第1話 逃走中の出会い
評価の程よろしくお願いします。
アタシは人である。だが、名前はない。
持つ資格もない。
この素晴らしき世界は、アタシ達に名前を待つことすら許さない。
生まれたばかりの赤ん坊は、臍の緒が切られるや否や能力検査装置にかけられる。透明なカプセルの中で、赤い光が全身を舐め回す。わずか10秒。
【能力値:なし】
その瞬間、機械は無慈悲に作動する。
注射針が細い首に刺さり、即効性の安楽死薬が流れ込む。赤子の泣き声は、始まる前に潰える。親は「残念でした」とだけ告げられ、次の子を望むよう勧められる。
これが、この世界での「普通」だ。
ネームレス、存在を許されない欠陥品で空っぽの器。
殺されても誰も悲しまない。
寧ろ進んで殺す、将来誰かの能力を奪うかもしれない怪物として、発見された瞬間に処分される。
アタシも、本来ならそうなるはずだった。
「............っ」
路地の闇で、アタシは息を殺していた。
黒く長い髪を無造作に束ね、細身のコートを羽織った体は、逃亡生活で無駄な肉を削ぎ落とされ、引き締まっている。
身長172センチ。寒空の下に放置された金属のような冷たい銀色の瞳。
今年で17歳になるはずだった。
だが戸籍も人権もない者にとって、年齢など意味がない。
両親はもういない。
政府と大企業の追手からアタシを逃がすために、自ら囮となって死んだ。
最後に父が叫んだ言葉は、今も胸に突き刺さっている。
「幸せを奪って、自分の人生を生きろ」と。
............ふざけるな。
アタシは復讐を選んだ。
この腐った世界の全てを、その全てをぶち壊してやる。
「はあ......はあ......クソ、腕が......」
先ほど切りつけられた左腕が熱を持つ。
背後から複数の足音が迫る。ハンター集団だ。
路地を走り、出口が見えた瞬間、一人の男がふらりと現れた。
22〜23歳くらい。眼鏡をかけた若干猫背気味の男。パーカーにジーンズという、場違いな装い。
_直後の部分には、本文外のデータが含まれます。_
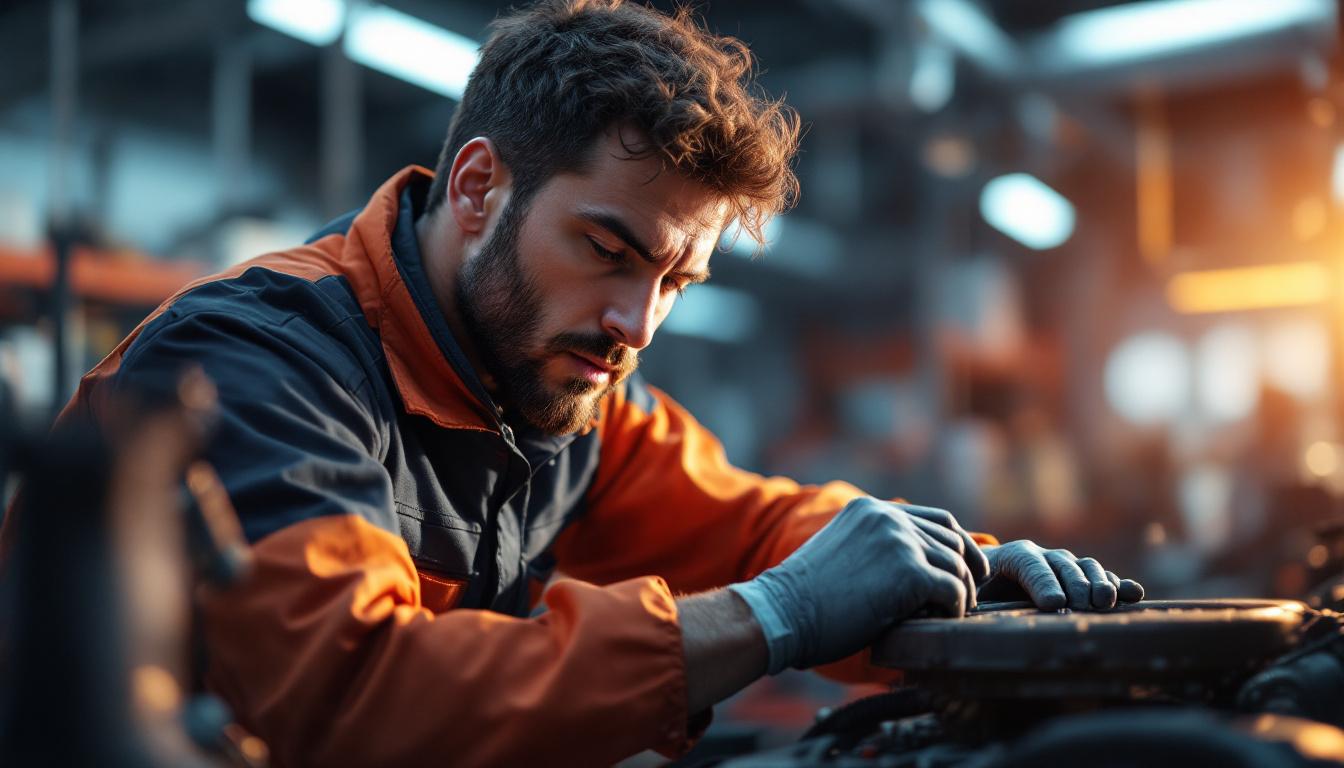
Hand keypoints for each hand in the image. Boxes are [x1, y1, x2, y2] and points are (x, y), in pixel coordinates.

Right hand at [728, 497, 986, 672]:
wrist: (780, 614)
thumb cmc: (805, 599)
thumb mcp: (843, 553)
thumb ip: (878, 549)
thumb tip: (923, 571)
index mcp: (871, 509)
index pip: (938, 520)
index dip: (959, 547)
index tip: (967, 572)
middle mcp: (888, 517)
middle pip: (953, 541)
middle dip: (966, 572)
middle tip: (963, 600)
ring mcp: (899, 542)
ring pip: (956, 567)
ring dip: (959, 594)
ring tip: (947, 615)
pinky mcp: (908, 573)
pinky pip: (953, 591)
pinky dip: (954, 610)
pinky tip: (938, 622)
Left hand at [976, 540, 1143, 609]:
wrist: (993, 579)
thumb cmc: (981, 591)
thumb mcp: (973, 592)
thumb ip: (974, 599)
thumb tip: (970, 611)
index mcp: (1011, 556)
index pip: (1029, 564)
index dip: (1043, 582)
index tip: (1054, 604)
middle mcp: (1042, 556)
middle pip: (1062, 565)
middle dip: (1074, 585)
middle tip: (1083, 605)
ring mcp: (1065, 564)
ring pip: (1085, 567)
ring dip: (1098, 583)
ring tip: (1105, 602)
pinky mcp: (1082, 577)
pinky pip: (1102, 577)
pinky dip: (1118, 585)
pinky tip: (1134, 594)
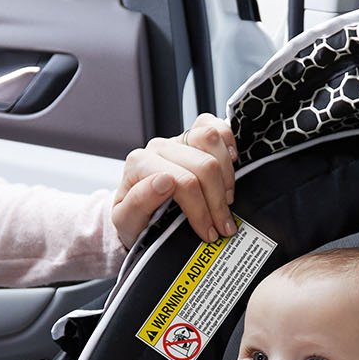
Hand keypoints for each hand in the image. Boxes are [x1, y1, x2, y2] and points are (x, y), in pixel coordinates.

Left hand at [111, 114, 238, 246]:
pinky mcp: (194, 137)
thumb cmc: (134, 220)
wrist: (139, 215)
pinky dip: (228, 144)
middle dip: (217, 201)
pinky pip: (216, 126)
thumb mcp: (127, 222)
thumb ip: (138, 202)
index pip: (183, 182)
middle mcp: (160, 147)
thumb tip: (163, 181)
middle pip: (203, 165)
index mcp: (140, 163)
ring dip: (225, 175)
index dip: (200, 210)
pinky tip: (231, 165)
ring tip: (226, 201)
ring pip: (210, 139)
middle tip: (222, 226)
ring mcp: (178, 140)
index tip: (208, 233)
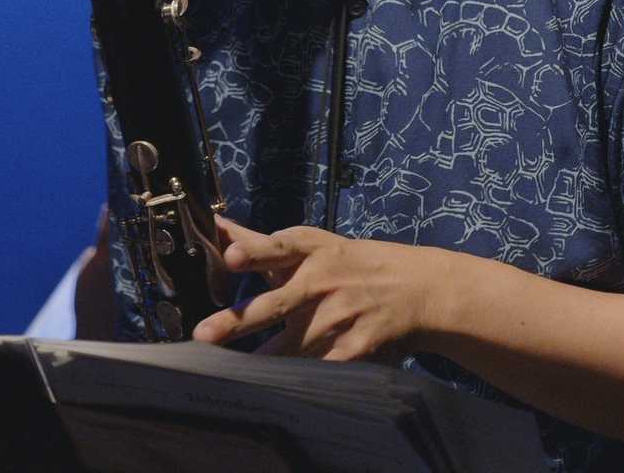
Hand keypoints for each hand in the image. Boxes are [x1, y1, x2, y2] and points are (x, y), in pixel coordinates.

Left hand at [192, 215, 456, 362]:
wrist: (420, 289)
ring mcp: (341, 316)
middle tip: (203, 334)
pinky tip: (277, 397)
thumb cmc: (352, 264)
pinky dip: (301, 383)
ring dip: (262, 365)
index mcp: (312, 252)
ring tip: (230, 380)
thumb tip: (213, 225)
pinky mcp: (358, 348)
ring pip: (292, 347)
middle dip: (239, 321)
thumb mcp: (314, 245)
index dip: (254, 253)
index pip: (278, 248)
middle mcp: (323, 282)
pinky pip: (321, 370)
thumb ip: (260, 242)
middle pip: (276, 303)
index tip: (230, 257)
「うわ......それ、かなりヤバい怪我じゃ......」
アタシは咄嗟にナイフを突きつけた。
「寄るなッ」
「ひょえ!?わ、わかった!近づかない!で、でも......」
男は両手を上げて後ずさりしながらも、震える指で掌に淡い緑の光を灯した。
「ぼ、僕は戦うのは本当に苦手だけど......この能力なら、痛みを少し肩代わりできるから!」
そう言うとアタシの痛みは緩和され彼は顔を顰める。
「......アタシが何者かわかっているのか?」
男は困ったように笑った。少し寂しげに。
「ははっ、理由なんてないよ。ただ、僕は君を見捨てるほど人間ができてないからさ。僕は白峰優弥。君は......名前、ある?」
その直後、後方から怒声が飛んだ。
「見つけたぞ!例のネームレス女だ!」
優弥の顔が強張る。
それでも彼はアタシの背中を押し、鍵を投げ渡しながら掠れた声で言った。
「............ここから右に二回曲がって、コンビニの向かいの白い一軒家が僕の家だ。......逃げて」
その背中は細く、頼りなく見えた。
でもアタシは、生まれて初めて............他人が自分のために前に立った瞬間を見た。
謎の男の登場により主人公は難を逃れる。